By Robert Hauver
With the S&P 500 up over 8% year-to-date, finding undervalued dividend paying stocks has become more of a challenge, but we did find two, hiding in plain sight, in the resurgent US auto industry, of all places. It’s been a bit over 3 years since we generous taxpayers bailed out the Auto industry, and now it appears that Ford is finally on a growth path, and GM is also projected to grow its earnings in 2012, after a Q4 2011 EPS slowdown. Both of these firms had impressive year-over-year EPS growth, as did the overall auto industry.
Take a look at these very low P/E’s – 2.44 for Ford, and 5.43 for GM, which, coupled with their strong growth forecasts for 2012, give these 2 stocks some of the lowest PEG ratios currently seen in the market:
Dividends: Ford just rejoined the world of dividend stocks in 2012, reinstating its quarterly dividend, after a 5-year-plus gap. GM says it hasn’t any plans to reinstate its common share dividends, but GM does have this to offer: 4.75% Series B Mandatory Convertible Junior Preferred shares, which pay a $.59375/share quarterly dividend. These preferred shares are trading at $41.54, a 17% discount to the par $50.00 call price, and offer a 5.72% dividend yield.
GM’s Preferred B shares must convert on 12/1/2013 into a varying amount of GM common shares, based upon these formulas:
A. 1.2626 common shares per preferred unit, if GM’s common stock is equal to or more than $39.60; OR,
B. 1.5152 common shares per preferred unit, if GM’s common shares are at $33.00 or less.
Here’s the rub: at GM’s current $25.14 price/common share, the conversion would equal just $38.09, a $3.45 conversion shortfall to the preferred shares’ current price of $41.54. So, GM’s common stock would have to rise to $27.42 to break even at conversion time in Dec. 2013.
Alternatively, it would take collecting approx. 6 quarterly dividends, through 9/1/12, to overcome the $3.45 shortfall. A third, and more profitable outcome would be if GM rises past $27.42 and you collect the quarterly dividends in the meantime.
You can find the GM preferred shares listed on Yahoo Finance with the ticker, GM-PB. Financial and brokerage websites seem to love making preferred shares as confusing as possible, by giving them varying symbols. There’s also not a lot of backup info, such as dividend history and terms, on the web for preferreds. However, preferred shares can be a lot less volatile in times of market volatility.
Covered Calls: If those arcane conversion calculations and potential outcomes are giving you a headache, don’t sweat it- there’s an easier way to profit from GM.
You can sell Sept. 2012 Covered Call options on GM’s common shares, and earn nearly as much option $ now, as you’d earn in 12 months of holding the preferred shares.
There’s also the additional potential for earning an additional assigned price gain of $.86/share, if GM rises past the $26.00 strike price, which would most likely result in your GM shares being assigned/sold at expiration time. The caveat with selling covered call options is that you’re earning an option premium now, in return for agreeing to sell at the strike price up until the expiration date.
(You can discover additional details for this and over 30 other high options yields trades in our Covered Calls Table.)

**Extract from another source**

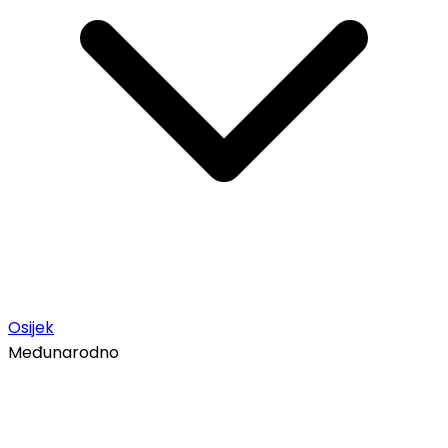
Osijek
Međunarodno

Cash Secured Puts: Maybe you’re not so bullish on the market, or on Ford or GM, so you don’t want to buy them at their current prices? Fortunately, both of these stocks have lucrative put options yields, which offer cash secured put sellers the chance to get paid now to wait.

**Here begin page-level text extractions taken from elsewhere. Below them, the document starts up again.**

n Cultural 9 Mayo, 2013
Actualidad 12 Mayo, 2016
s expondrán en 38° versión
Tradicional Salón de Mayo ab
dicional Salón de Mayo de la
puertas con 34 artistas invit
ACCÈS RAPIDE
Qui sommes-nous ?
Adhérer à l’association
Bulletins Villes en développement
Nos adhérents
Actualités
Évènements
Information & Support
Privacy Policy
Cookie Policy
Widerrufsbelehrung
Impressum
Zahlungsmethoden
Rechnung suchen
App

These two put options trades listed below both have put options that are below the current stock prices of Ford and GM, and thereby give you the opportunity to achieve a lower break-even cost that’s over 10% below these stocks’ current prices.
As with selling call options, selling puts offers a quick payment of the option premium, within 3 days of the option sale, so you get the use of the option premium $ right away. Your broker will secure cash in your account that’s equal to the number of puts that you sell, times 100, times the strike price, hence the name cash secured puts. (Each option contract corresponds to 100 shares of the underlying stock.)
(You can find more details on these and over 30 other high yield Cash Secured Puts trades in our Cash Secured Puts Table.)
Share Performance & Technicals: Both Ford and GM are well off their 52-week highs. Both of these stocks have been some of the best stocks to buy in 2012 for price gains, but they’re still down over the past year. They’re currently in the Relative Strength neutral zone, being neither overbought or oversold:
Author owns shares of Ford, and used to own a Mustang, back in the Stone Age.
Disclaimer: This article is written for informational purposes only and isn’t intended as investment advice.